* _Instructions for the task_: Two lines in the data below mark the range: the one with "Print Forward Tweet Facebook" and the one with "Anticiper et vous". Return both, along with every line between them, exactly.

(Saved data entries)
+++

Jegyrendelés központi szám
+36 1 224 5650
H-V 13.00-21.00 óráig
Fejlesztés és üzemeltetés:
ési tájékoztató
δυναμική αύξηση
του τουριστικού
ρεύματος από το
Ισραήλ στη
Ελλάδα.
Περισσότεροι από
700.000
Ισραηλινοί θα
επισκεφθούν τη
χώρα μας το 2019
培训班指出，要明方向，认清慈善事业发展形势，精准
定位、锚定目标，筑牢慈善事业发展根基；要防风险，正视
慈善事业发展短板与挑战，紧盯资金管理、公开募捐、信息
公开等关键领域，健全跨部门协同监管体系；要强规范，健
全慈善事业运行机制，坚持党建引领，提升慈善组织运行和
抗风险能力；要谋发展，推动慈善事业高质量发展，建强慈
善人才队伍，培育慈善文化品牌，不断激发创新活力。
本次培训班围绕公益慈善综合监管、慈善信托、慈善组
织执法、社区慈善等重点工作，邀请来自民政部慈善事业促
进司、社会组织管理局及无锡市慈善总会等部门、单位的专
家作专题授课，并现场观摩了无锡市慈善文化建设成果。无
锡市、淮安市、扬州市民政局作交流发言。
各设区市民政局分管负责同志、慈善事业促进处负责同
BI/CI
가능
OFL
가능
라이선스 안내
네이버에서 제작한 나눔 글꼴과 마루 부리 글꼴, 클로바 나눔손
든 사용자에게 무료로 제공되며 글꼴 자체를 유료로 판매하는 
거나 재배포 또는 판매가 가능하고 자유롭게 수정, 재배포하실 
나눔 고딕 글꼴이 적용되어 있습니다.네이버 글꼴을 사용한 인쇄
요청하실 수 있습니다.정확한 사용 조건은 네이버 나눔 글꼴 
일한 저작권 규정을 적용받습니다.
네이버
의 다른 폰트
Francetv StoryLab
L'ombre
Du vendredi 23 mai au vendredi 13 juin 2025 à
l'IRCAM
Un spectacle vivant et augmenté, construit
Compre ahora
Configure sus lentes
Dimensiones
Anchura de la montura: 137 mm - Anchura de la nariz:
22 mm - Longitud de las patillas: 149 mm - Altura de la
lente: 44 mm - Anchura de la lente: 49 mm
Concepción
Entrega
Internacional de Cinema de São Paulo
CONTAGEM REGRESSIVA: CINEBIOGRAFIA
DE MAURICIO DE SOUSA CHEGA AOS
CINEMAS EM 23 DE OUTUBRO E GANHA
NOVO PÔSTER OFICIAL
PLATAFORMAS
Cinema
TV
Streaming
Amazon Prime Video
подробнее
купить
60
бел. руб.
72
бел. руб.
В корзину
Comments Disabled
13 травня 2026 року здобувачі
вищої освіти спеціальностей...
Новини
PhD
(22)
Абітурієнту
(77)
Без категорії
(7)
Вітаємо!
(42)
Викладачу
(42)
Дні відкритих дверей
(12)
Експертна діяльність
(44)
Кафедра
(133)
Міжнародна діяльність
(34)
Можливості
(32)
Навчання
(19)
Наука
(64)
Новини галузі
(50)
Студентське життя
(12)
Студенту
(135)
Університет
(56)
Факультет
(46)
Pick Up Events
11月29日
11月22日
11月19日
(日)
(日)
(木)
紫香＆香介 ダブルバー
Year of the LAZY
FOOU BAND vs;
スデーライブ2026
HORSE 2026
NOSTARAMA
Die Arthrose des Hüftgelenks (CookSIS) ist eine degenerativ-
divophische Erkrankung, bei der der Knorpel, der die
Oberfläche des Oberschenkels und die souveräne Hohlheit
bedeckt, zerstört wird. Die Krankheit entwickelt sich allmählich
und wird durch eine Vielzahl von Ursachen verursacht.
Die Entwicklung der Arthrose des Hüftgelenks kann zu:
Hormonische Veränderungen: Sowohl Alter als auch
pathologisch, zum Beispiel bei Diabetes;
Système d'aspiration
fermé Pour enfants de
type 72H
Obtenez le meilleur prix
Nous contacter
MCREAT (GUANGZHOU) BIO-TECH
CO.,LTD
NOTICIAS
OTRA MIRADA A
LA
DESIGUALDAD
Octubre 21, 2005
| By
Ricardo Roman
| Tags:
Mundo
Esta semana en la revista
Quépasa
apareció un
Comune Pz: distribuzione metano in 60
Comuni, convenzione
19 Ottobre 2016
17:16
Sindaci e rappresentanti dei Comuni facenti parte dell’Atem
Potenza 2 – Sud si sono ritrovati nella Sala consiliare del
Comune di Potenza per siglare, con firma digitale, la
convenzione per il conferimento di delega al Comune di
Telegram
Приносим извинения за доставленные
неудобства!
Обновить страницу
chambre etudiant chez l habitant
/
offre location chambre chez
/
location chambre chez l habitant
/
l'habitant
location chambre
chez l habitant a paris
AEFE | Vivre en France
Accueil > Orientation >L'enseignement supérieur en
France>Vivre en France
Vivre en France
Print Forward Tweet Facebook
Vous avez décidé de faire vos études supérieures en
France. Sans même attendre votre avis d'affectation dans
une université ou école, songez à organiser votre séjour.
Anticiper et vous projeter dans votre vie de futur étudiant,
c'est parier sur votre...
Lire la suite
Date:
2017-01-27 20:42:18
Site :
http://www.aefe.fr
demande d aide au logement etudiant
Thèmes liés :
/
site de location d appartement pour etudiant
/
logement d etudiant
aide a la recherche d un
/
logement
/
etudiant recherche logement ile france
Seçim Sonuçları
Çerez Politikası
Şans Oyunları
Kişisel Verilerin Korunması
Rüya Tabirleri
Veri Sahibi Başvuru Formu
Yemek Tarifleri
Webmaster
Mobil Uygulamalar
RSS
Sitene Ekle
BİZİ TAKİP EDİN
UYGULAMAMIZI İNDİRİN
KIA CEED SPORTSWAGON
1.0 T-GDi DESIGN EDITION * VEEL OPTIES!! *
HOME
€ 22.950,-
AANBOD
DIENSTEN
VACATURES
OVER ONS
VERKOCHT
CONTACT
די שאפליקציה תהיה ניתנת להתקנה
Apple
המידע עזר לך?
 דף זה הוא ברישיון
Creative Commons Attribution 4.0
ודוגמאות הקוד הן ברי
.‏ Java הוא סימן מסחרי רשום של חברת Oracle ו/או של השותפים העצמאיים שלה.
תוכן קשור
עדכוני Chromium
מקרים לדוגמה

+++

* _Result of this task_:
Print Forward Tweet Facebook
Vous avez décidé de faire vos études supérieures en
France. Sans même attendre votre avis d'affectation dans
une université ou école, songez à organiser votre séjour.
Anticiper et vous projeter dans votre vie de futur étudiant,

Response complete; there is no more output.